Site information
- Owner: Ministry of Defence (UK)
- Operator: Royal Air Force
- Controlled by: RAF Second Tactical Air Force Royal Air Force Germany

Location
- RAF Butzweilerhof Shown within North Rhine-Westphalia, Germany RAF Butzweilerhof RAF Butzweilerhof (Germany)
- Coordinates: 50°59′5.3″N 6°53′29.1″E﻿ / ﻿50.984806°N 6.891417°E

Site history
- Built: 1951; 75 years ago
- In use: August 1951 - 27 January 1967
- Fate: closed

Airfield information
- Identifiers: ICAO: ETBB
- Elevation: 48 metres (157 ft) AMSL
Runways
| Direction | Length and surface |
| 04/22 | 650 metres (2,133 ft) asphalt |
- Motto: Per Vires Pax (Latin: Peace through strength)

= RAF Butzweilerhof =

Former RAF station in Cologne, Germany

Royal Air Force Butzweilerhof, commonly known as RAF Butzweilerhof was a Royal Air Force station in the middle west of Germany situated in the northern suburbs of Cologne (Köln).

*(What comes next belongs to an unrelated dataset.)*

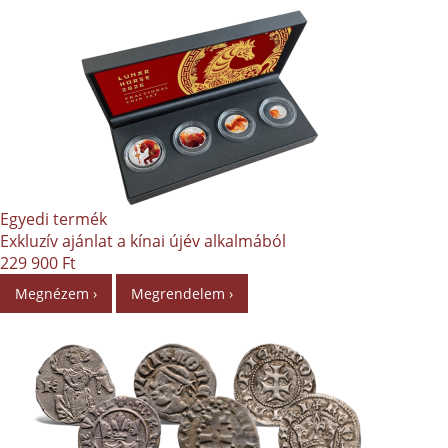
Egyedi termék
Exkluzív ajánlat a kínai újév alkalmából
229 900 Ft
Megnézem ›
Megrendelem ›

The station's motto was Per Vires Pax, and the station badge depicts the Cologne Cathedral rising above the waters.

==History and the RAF==
From the 1920s, Butzweilerhof was the main civil airport for Cologne, but was taken over by the Royal Air Force (RAF) during August 1951.(WP:SELFPUBLISH) RAF aircraft ceased flying in 1965, and the RAF formally left Butzweilerhof, closing down the station on 27 January 1967. The few civilian employees remaining at the beginning of 1967 were required to leave by the end of January, and on 31 January 1967, Butzweilerhof airfield was officially handed over to the Bundeswehr.

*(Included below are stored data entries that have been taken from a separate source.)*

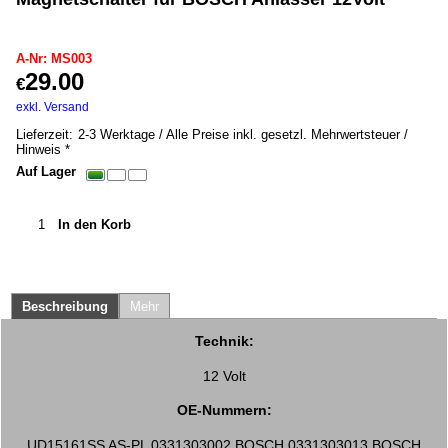
MS003
A-Nr: MS003
29.00
€
inkl. MwSt. *
exkl. Versand
1.30
kg
Lieferzeit:
2-3 Werktage / Alle Preise inkl. gesetzl. Mehrwertsteuer /
Hinweis *
Auf Lager
In den Korb
Beschreibung
Mehr
Technik:
12 Volt
OE-Nummern:
UD15161SS AS-PL 0331303002 BOSCH 0331303013 BOSCH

In 1957, it was the home for The Band of RAF Germany.

===Units===
- A detachment of No. 16 Squadron RAF between 7 September and 31 October 1953
- No. 68 Squadron RAF, operating the Gloster Meteor NF11(WP:SELFPUBLISH)
- No. 87 Squadron RAF, operating the Gloster Meteor NF11(WP:SELFPUBLISH)
- A detachment of No. 94 Squadron RAF between 7 September and 31 October 1953
- A detachment of No. 145 Squadron RAF between 7 September and 31 October 1953
- No. 26 Signals Unit RAF (previously No. 5 Signals Wing)
- No. 477 Signals Unit RAF
- No. 5 (Signals) Wing RAF commanding unit for HF/direction finding units in Germany from August 1958 to September 1966(WP:SELFPUBLISH)
- No. 588 Signals Unit RAF
- 2nd Tactical Air Force Forward Repair Unit RAF from March 1952 to December 1966
- No. 52 Repair Unit (Plant) RAF from August 1950 to December 1955
- No. 420 Repair and Salvage Squadron RAF (February 1957-December 1961)(WP:SELFPUBLISH)
- No. 6209 Bomb Disposal Flight RAF
- No. 4 Mobile Repair & Salvage Unit RAF from September to December 1956
- RAF Butzweilerhof Station Flight

==Accidents and incidents==
- On 24 December 1944, as part of a larger group of Royal Air Force aircraft tasked with bombing targets around the city of Cologne, an Avro Lancaster ND388 was destroyed in the air, its tail section crash landed at Butzweilerhof.

==Butzweilerhof today==
A very small part of the old airfield was used by the Bundeswehr (German army) until 30 December 2007, after which the Butzweilerkaserne was closed and turned into a mixed retail / residential area. The rest of the land was re-developed into film studios (MMC) between 1998 and 1999. On the film studio lot, a renovated hangar still bears the inscription of the Belgian Army who were stationed at Butzweiler. The remaining land has now been divided up for residential and office re-development. The Butzweilerhof main airport terminal building, opened in 1926 is protected as a listed building and is undergoing renovations.

The terminal building restoration has now (2007) been largely completed. In late December 2007, the bulldozers moved in to demolish most, if not all, of the remaining RAF site buildings. As of December 2008, the portion of the former Kaserne to the right of the main gate was completely cleared of the former military buildings. Most of the vacated property is being redeveloped into a strip mall consisting of a new IKEA store and several other retailers. The Kölner Verkehrsbetriebe (KVB) is also in the process of constructing a new 1.85 km long extension from the current Ossendorf terminus into the Butzweilerhof/Gewerbegebiet Ossendorf area. Three new stations (Köhlstrasse, Butzweiler/IKEA and the new terminus, Von-Hünefeld-Strasse) will be added to the existing Line 5. This extension is scheduled to open in December 2010.